Several years ago, I was studying journalism and as part of the program we students were tasked with creating and writing a blog – of which this is a continuation. I had decided to make the nucleus of my blog human rights. My instructor wanted to know why I chose that as the key reference point for my blog.
Now, I have never traveled outside of Canada. The knowledge I have gleaned about human rights and the abuse of same has totally come from books and newspaper stories and from people I have met. I grew up in rural Newfoundland, on Canada’s east coast, not a locale well known for human rights activity. However, I was also raised Roman Catholic and the emphasis on brotherly, sisterly love and the ‘golden rule’ was often preached at the school I attended as a child. Added to that was my mother’s faith and belief in the equality of people everywhere – regardless of skin color, religion, or nationality. I took these messages to heart.
When I was eleven years old the family moved to Ontario. I experienced “culture shock”, if you can call it that. I was horribly homesick. I missed my classmates, the sisters who taught me at my old school, and the ocean that cradled our island home and the trees that surrounded it. Added to these challenges was the horrid bullying that made going to school a miserable experience for me.
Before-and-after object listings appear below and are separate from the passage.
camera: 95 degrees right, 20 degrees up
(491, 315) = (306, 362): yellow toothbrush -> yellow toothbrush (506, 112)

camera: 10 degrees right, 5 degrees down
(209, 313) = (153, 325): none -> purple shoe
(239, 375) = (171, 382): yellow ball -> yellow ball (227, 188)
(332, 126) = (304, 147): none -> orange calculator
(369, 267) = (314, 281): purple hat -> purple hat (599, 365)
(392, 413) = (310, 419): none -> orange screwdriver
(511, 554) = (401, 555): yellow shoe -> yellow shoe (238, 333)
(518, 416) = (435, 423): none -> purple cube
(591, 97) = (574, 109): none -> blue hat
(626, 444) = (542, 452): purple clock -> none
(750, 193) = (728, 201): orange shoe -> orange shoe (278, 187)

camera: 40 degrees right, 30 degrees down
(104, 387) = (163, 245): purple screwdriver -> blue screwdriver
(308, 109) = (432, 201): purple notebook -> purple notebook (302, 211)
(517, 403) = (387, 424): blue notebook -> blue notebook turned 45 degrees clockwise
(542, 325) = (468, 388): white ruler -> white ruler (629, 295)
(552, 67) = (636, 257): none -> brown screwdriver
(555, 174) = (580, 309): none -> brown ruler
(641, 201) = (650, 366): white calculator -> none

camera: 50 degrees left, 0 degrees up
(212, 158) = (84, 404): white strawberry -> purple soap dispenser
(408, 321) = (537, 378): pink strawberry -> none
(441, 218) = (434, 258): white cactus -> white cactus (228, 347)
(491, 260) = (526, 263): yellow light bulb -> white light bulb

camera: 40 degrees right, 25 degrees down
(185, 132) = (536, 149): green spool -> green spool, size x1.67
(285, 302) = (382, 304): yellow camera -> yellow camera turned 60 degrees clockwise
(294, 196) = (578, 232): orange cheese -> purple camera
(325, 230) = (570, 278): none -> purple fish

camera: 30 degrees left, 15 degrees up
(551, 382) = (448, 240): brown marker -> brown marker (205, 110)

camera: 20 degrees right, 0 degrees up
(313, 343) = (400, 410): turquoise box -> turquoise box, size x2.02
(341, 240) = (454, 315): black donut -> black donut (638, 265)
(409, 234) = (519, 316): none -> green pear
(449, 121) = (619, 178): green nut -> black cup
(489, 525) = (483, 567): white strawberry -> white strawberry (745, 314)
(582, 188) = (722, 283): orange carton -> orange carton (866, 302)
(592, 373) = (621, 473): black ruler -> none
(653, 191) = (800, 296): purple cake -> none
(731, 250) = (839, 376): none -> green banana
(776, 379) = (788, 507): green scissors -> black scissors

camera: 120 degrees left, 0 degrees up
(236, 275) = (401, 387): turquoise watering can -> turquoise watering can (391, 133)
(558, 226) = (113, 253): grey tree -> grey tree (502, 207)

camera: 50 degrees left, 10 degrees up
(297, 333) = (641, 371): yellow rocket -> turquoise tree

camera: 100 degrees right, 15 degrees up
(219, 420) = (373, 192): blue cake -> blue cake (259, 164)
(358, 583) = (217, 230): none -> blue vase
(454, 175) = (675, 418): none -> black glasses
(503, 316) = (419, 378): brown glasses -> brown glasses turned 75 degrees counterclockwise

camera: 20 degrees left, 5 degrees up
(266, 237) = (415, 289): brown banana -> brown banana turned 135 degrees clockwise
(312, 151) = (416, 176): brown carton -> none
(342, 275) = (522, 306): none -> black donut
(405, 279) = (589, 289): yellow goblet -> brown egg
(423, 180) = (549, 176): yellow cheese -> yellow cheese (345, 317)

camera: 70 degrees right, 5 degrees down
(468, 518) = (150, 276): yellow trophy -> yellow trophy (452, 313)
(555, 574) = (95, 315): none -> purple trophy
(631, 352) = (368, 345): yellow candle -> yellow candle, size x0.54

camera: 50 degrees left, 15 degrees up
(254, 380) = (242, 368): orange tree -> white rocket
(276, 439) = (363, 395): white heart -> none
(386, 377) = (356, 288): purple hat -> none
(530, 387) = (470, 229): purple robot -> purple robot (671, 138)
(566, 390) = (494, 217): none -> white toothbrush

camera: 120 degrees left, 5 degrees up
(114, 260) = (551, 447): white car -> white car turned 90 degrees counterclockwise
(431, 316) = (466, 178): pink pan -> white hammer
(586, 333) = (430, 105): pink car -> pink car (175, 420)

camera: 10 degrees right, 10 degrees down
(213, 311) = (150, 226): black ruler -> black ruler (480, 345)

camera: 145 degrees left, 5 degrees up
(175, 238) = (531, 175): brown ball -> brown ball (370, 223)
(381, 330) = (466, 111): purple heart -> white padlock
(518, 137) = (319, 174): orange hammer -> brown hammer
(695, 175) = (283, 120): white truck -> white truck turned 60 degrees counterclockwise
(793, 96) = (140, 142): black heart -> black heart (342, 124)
Yet, I am thankful for it because I learned what it feels like to be judged on where you’re from and to be stigmatized and labeled. It made me passionate about speaking out for others who may be experiencing unjust behaviors based on the color of their skin, religious belief, or their nationality.
I also remember watching the television commercials that showed images of starving children and the abject poverty so many were living in, when I was just a child myself. It ripped my heart to pieces to think of children living in squalor and hunger.
I believe passionately in human rights; in the just distribution of wealth; that every person deserves dignity; that we are indeed sisters and brothers of millions of different mothers and fathers, but one human family nonetheless.
I am grateful to live in Fort McMurray, a city populated by peoples from all over the world. I may not have it in my power to change the world. But I hope I do all I can to make my little corner of the world a happier, better place for my neighbours, family, and friends. For “there, but for the grace of God, go I’.